How precise are Power meters?

In statistics, precision refers to repeatability, meaning that something is precise if all measured values are close to each other, while accuracy is exactness, meaning that the average of all measured values is close to the correct value. So, a power meter can be accurate and precise (the ideal case), precise but not accurate (useful for day to day training, but not comparable with other meters), accurate but not precise (average values are correct, but a single sampled value can be far off), or neither accurate nor precise.

Obviously, an accurate and precise power meter would be nice to have, but it’s also pretty well known by now that power meter values can dance a lot, and many riders display 3 or 5 or even 10 second averages on their cycling computers.

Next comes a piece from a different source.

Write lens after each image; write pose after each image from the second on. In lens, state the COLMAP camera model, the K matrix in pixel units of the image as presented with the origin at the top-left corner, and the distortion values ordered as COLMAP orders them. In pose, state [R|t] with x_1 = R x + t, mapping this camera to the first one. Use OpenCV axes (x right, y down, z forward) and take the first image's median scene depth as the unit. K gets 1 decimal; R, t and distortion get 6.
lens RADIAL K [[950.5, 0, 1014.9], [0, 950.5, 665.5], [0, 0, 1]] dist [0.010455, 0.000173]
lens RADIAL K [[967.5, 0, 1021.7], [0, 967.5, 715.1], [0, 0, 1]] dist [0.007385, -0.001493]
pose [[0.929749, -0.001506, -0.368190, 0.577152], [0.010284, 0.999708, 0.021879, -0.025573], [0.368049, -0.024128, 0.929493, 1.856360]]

So, how precise are power meters?

Let’s look at this ride, comparing Pioneer ang Garmin power meters. As usual, this is just a single one-to-one comparison ride, so, I am not saying this data is representative for power meters in general or these two power meter models in particular, it’s just what I got. And, if you’d ask me which one is correct, I’d of course say: neither one.long ride comparison - average - complete ride

If we zoom in, we get something like this:

long ride comparison - instant - two intervals

Large changes in power obviously correpond, but small changes look pretty chaotic. Averaging over, say, 30 seconds eliminates all small changes and we get this:

long ride comparison - average - two intervals

So, both meters follow each other pretty well, and the pioneer is a bit slower to respond to large changes, but then tries to correct itself by a steeper slope. (Overshoot is pretty well controlled, although we see one at the last decline.)

But, this isn’t really satisfying: If I buy a kitchen scale for which the manufacturer is stating an accuracy of plus minus 1g for any weight below 100g, I expect 95% of all measurements to fall within the stated error range. Aren’t we making it too easy for power meter manufacturers when we let them get away with a simple accuracy statement (that’s also difficult to check) without any promises about precision?

So, what can be done with data that looks like this:

long ride comparison - instant - 1500 to 1600

One thing to try is a scatter plot where every data point is visualized by a single plotted dot, here with Vector on the x-axis and Pioneer on the y-axis.

long ride comparison - instant - scatter plot 2

The dots on the left on the y-axis show that the pioneer has more zero values which might be caused by measurement or transmission errors. The linear approximate y=1.0223x shows that on average the vector output is about 2% higher than the pioneer. Of course, one has to be careful with these plots because different time delays and a non-symmetric ride profile could bias this data. On the other hand, if the relative delay time difference is constant, one could simply shift the data set and try out several delay time combinations to find the most likely delay time.

We also see that the blue dot’s don’t line up neatly on the linear approximate line, but create a blue belt about 20W in width …. that’s a lot. So, let’s look at the width of this distribution in more detail, just keep in mind that this is not the error histogram of a single power meter compared with a correct value, but the relative difference of two power meters, containing the error of both (including the possibility that they cancel each other out sometimes).

long ride comparison - instant - histogram of error between meters in W

I am actually surprised that the peak comes at zero difference between the meters and a lot of values fall between plus minus 5W from zero. If we re-format this into a cumulative histogram, we get:

long ride comparison - instant - cumulative histogram of absolute error between meters in W

About 50% of the values fall within a plus minus 5W range, standard deviation is about 7W, 95% (or 2 s.d.) is about 18W and 99.7% (or 3 s.d.) is about 40W. So, from a statistical point of view, it’s pretty much nonsense to display instant power on your power meter.

I really think we need to have power meter manufacturers state how precise their meters are or have some independent organization check them with a calibrated pedaling robot.